■ Aim of the exercise
Once the line containing "0: (894, 334, 1.75)" is found in the entries below, reproduce it and every line after it, stopping at and including the line containing "37: (156, 140, 13.76)"; reproduce nothing else, and keep each line exact.

■ Task input

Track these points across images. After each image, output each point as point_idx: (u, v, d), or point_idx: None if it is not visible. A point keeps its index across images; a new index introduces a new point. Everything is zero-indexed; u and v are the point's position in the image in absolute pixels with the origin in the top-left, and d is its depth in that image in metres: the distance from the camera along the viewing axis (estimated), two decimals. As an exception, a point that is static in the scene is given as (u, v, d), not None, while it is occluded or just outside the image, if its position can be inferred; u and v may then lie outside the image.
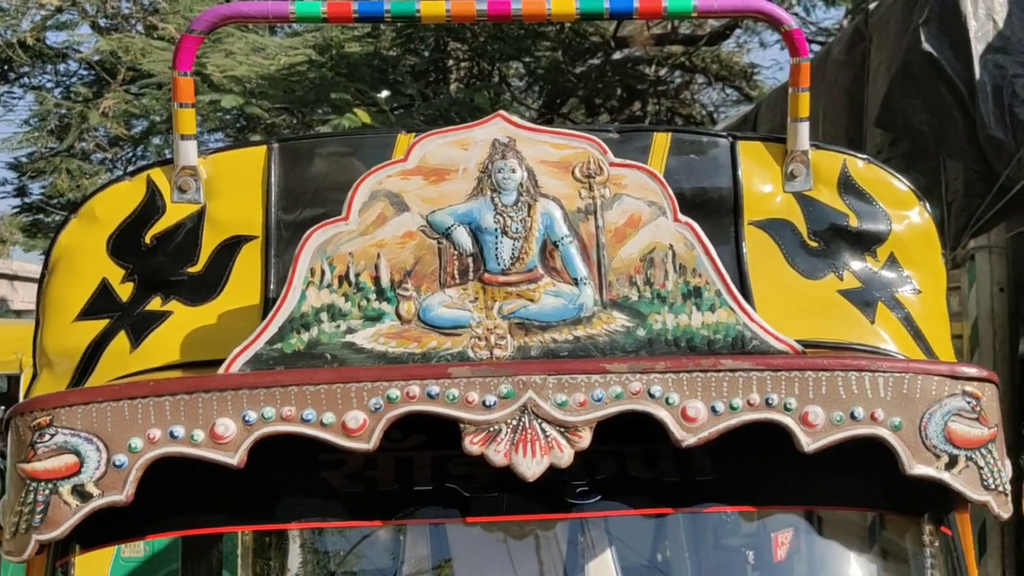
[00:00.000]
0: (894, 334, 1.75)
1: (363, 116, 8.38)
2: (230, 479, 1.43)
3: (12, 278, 26.91)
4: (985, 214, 3.59)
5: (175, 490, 1.46)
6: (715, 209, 1.77)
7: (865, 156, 1.89)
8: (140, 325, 1.67)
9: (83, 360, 1.66)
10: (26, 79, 15.49)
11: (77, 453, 1.36)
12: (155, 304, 1.68)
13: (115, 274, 1.70)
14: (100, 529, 1.45)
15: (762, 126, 6.00)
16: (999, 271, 3.74)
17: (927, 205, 1.88)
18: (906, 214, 1.84)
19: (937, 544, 1.64)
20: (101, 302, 1.69)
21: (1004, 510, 1.52)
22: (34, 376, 1.72)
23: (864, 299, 1.76)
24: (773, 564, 1.99)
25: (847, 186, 1.82)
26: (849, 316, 1.74)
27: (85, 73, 14.83)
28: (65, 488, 1.36)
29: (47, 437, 1.37)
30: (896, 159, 4.09)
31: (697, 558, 2.06)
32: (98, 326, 1.67)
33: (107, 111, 12.01)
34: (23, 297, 26.38)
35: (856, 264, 1.79)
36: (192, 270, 1.70)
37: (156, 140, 13.76)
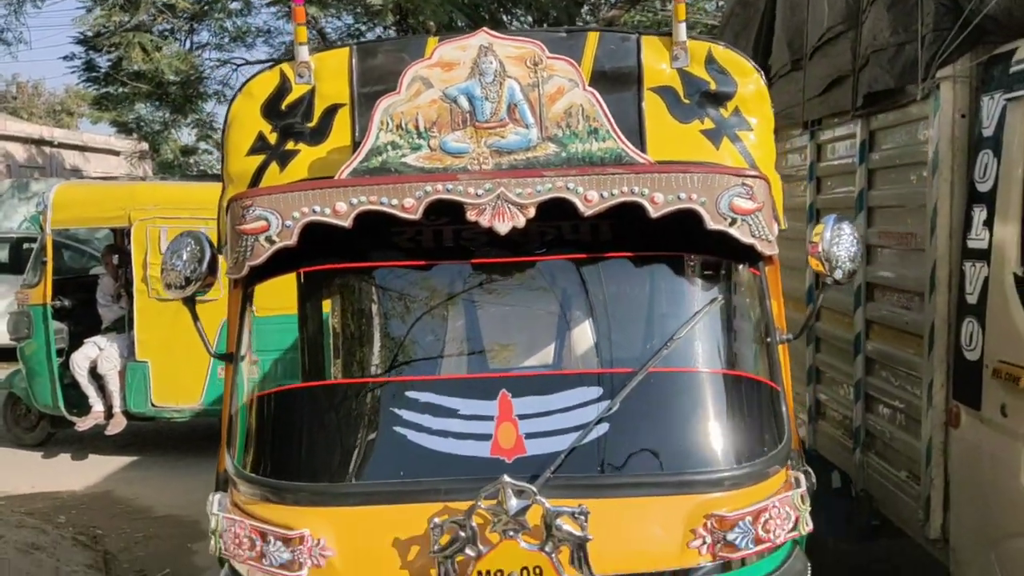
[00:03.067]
0: (731, 156, 2.85)
1: None
2: (344, 238, 2.63)
3: (83, 149, 27.47)
4: (950, 46, 3.77)
5: (314, 245, 2.65)
6: (626, 80, 2.86)
7: (724, 43, 2.96)
8: (283, 158, 2.83)
9: (252, 179, 2.83)
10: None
11: (266, 219, 2.58)
12: (290, 145, 2.84)
13: (266, 128, 2.86)
14: (272, 269, 2.68)
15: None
16: (961, 98, 3.79)
17: (763, 74, 2.95)
18: (748, 80, 2.91)
19: (750, 284, 2.82)
20: (259, 145, 2.86)
21: (767, 250, 2.68)
22: (224, 188, 2.92)
23: (715, 135, 2.86)
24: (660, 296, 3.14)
25: (710, 63, 2.90)
26: (704, 146, 2.85)
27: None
28: (261, 238, 2.58)
29: (250, 211, 2.59)
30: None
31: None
32: (259, 159, 2.85)
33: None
34: (95, 167, 26.83)
35: (713, 113, 2.88)
36: (310, 125, 2.85)
37: (217, 12, 14.67)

■ Finished task
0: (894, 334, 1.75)
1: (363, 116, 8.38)
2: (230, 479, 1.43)
3: (12, 278, 26.91)
4: (985, 214, 3.59)
5: (175, 490, 1.46)
6: (715, 209, 1.77)
7: (865, 156, 1.89)
8: (140, 325, 1.67)
9: (83, 360, 1.66)
10: (26, 79, 15.49)
11: (77, 453, 1.36)
12: (155, 304, 1.68)
13: (115, 274, 1.70)
14: (100, 529, 1.45)
15: (762, 126, 6.00)
16: (999, 271, 3.74)
17: (927, 205, 1.88)
18: (906, 214, 1.84)
19: (937, 544, 1.64)
20: (101, 302, 1.69)
21: (1004, 510, 1.52)
22: (34, 376, 1.72)
23: (864, 299, 1.76)
24: (773, 564, 1.99)
25: (847, 186, 1.82)
26: (849, 316, 1.74)
27: (85, 73, 14.83)
28: (65, 488, 1.36)
29: (47, 437, 1.37)
30: (896, 159, 4.09)
31: (697, 558, 2.06)
32: (98, 326, 1.67)
33: (107, 111, 12.01)
34: (23, 297, 26.38)
35: (856, 264, 1.79)
36: (192, 270, 1.70)
37: (156, 140, 13.76)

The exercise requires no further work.